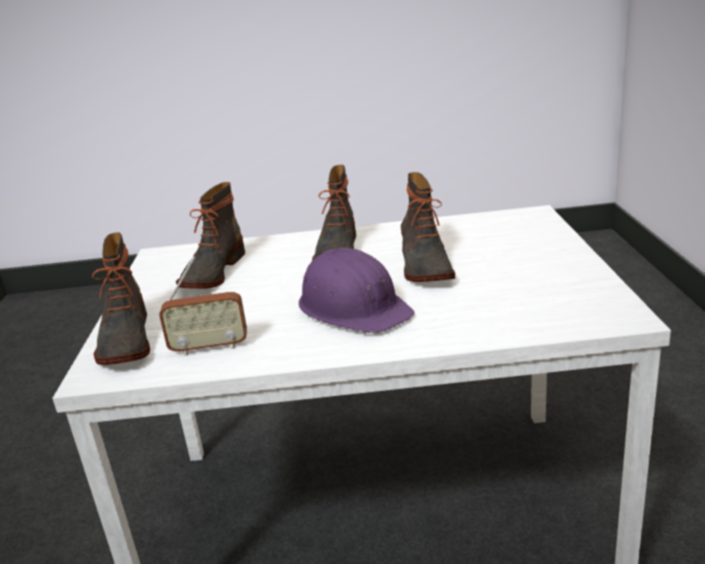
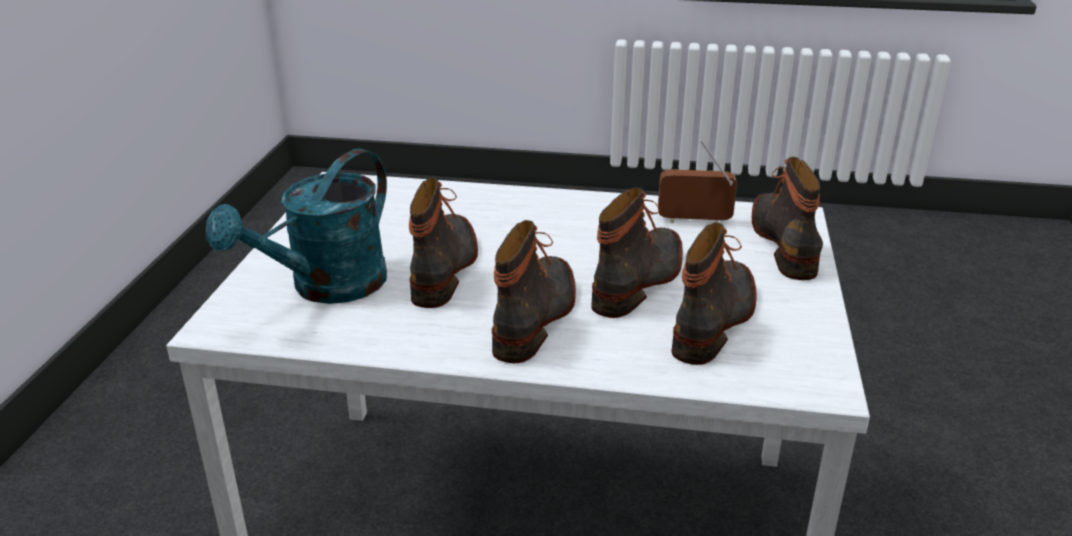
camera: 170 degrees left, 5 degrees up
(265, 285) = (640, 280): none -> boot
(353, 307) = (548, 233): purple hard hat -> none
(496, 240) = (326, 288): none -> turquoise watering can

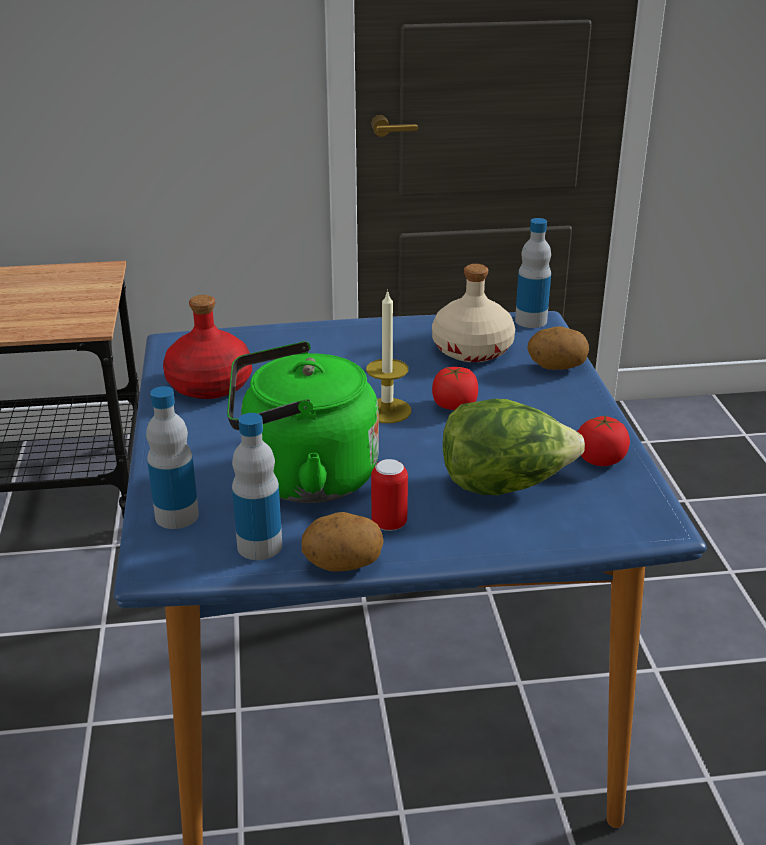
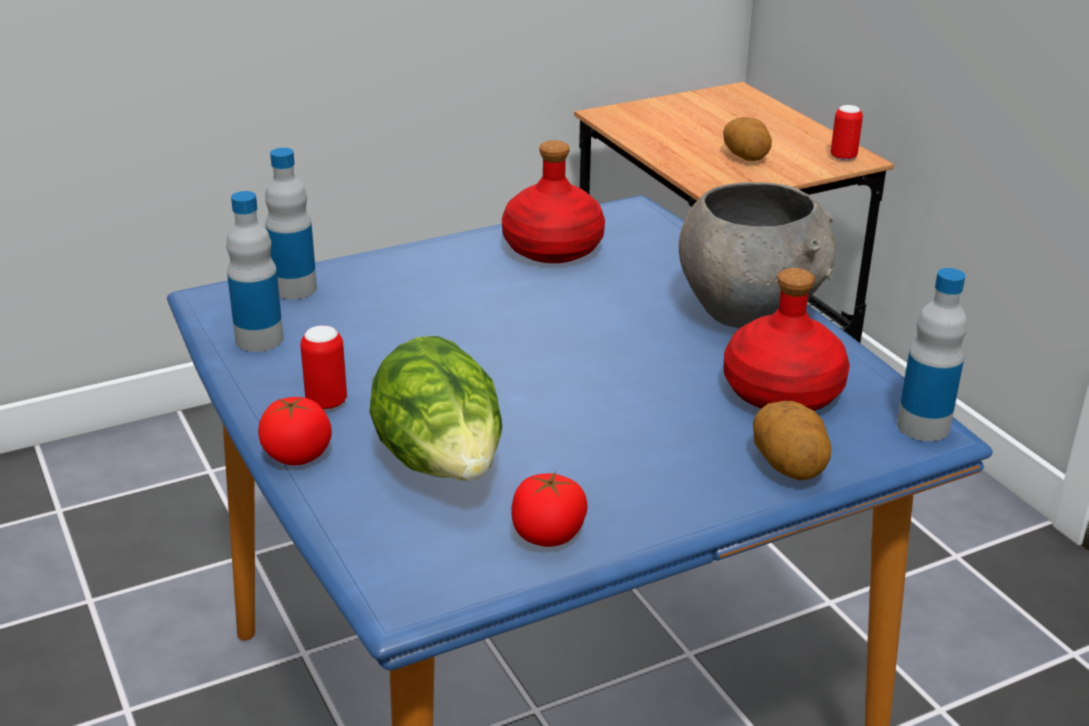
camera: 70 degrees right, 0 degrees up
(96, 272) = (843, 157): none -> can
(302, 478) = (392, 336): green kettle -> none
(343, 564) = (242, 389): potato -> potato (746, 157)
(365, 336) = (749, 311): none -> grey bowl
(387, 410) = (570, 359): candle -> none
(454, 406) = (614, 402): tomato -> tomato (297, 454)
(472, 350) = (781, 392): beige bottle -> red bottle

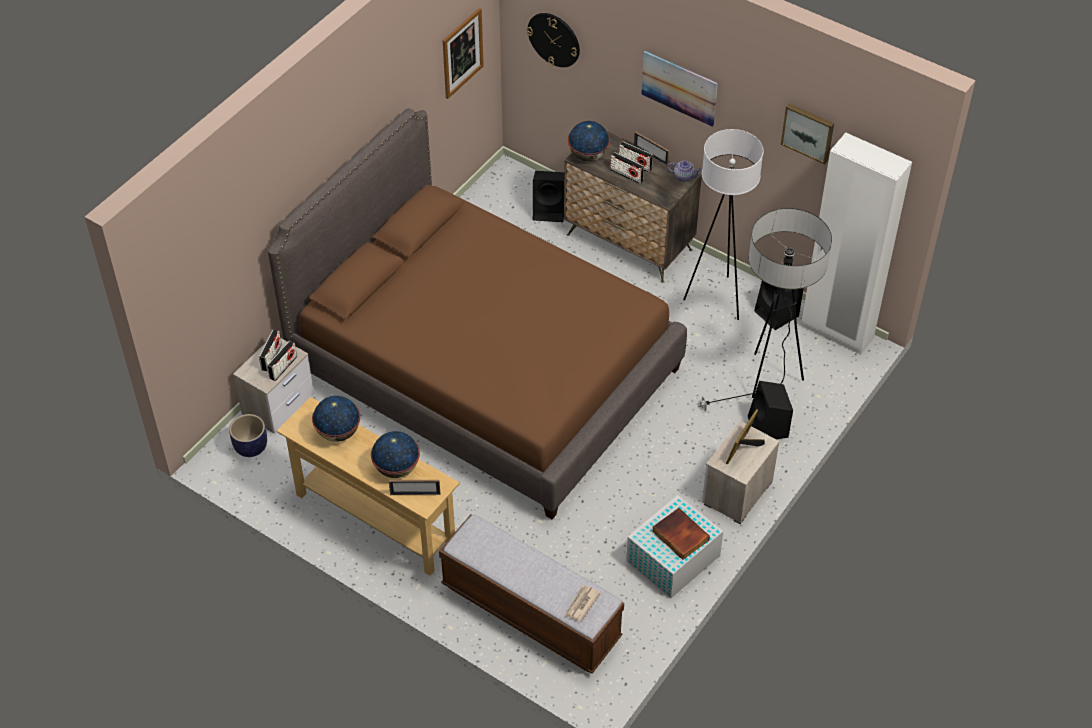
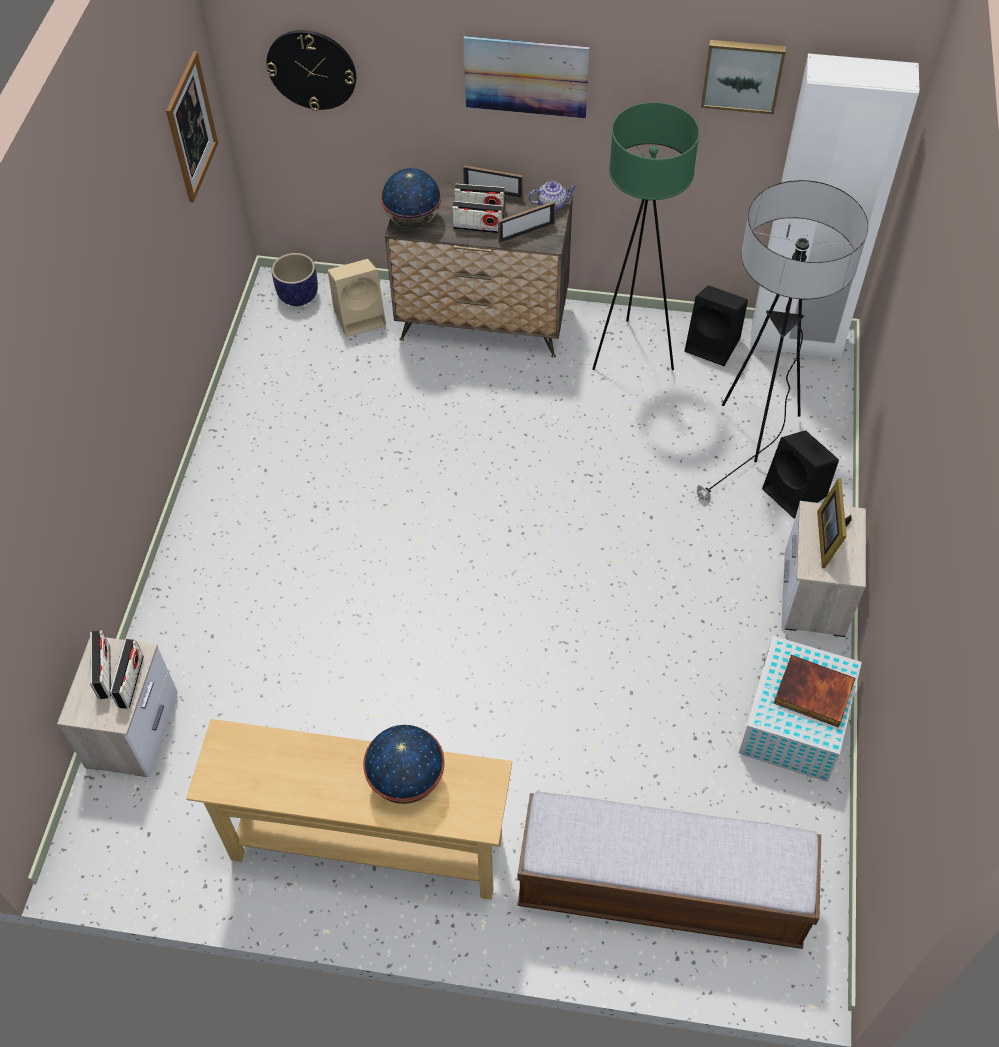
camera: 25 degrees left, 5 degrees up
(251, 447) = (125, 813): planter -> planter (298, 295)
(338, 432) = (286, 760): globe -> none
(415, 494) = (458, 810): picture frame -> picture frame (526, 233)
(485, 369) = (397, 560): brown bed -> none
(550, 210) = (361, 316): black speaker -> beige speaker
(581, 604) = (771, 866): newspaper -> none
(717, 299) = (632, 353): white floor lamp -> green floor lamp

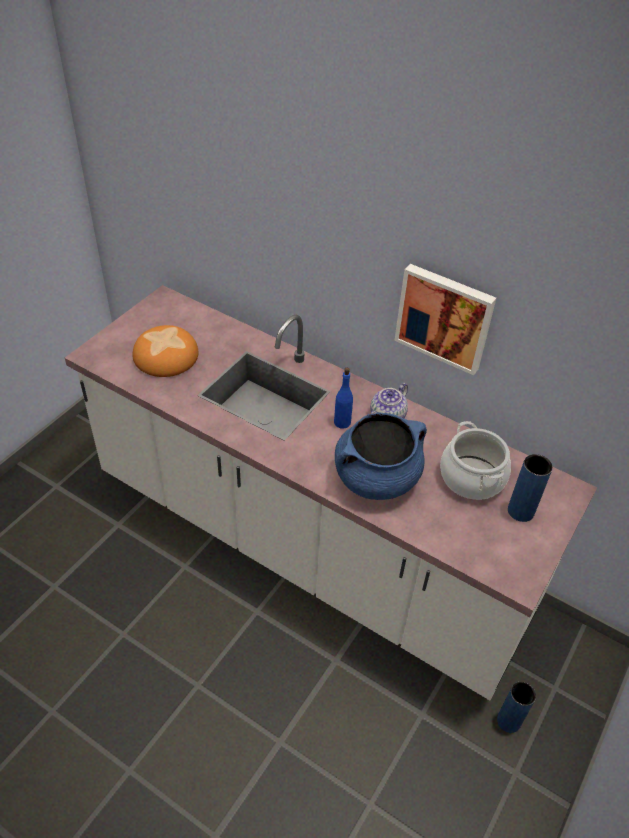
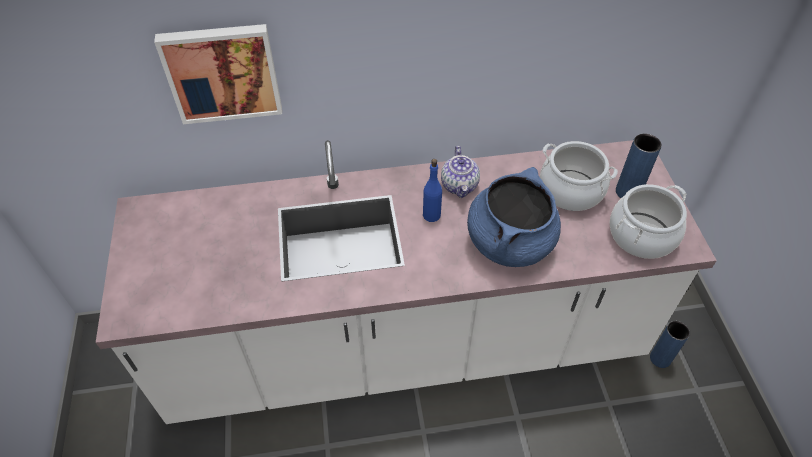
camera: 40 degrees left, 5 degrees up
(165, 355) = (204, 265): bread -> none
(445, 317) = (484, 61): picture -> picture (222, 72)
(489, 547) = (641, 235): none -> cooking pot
○ ○ ○ ○ ○
Required action – Once the line holding "camera: 25 degrees left, 5 degrees up" is found, copy it and each later line exactly through the end of the data, leaving out the pictures.

Task response –
camera: 25 degrees left, 5 degrees up
(251, 447) = (125, 813): planter -> planter (298, 295)
(338, 432) = (286, 760): globe -> none
(415, 494) = (458, 810): picture frame -> picture frame (526, 233)
(485, 369) = (397, 560): brown bed -> none
(550, 210) = (361, 316): black speaker -> beige speaker
(581, 604) = (771, 866): newspaper -> none
(717, 299) = (632, 353): white floor lamp -> green floor lamp

camera: 40 degrees left, 5 degrees up
(165, 355) = (204, 265): bread -> none
(445, 317) = (484, 61): picture -> picture (222, 72)
(489, 547) = (641, 235): none -> cooking pot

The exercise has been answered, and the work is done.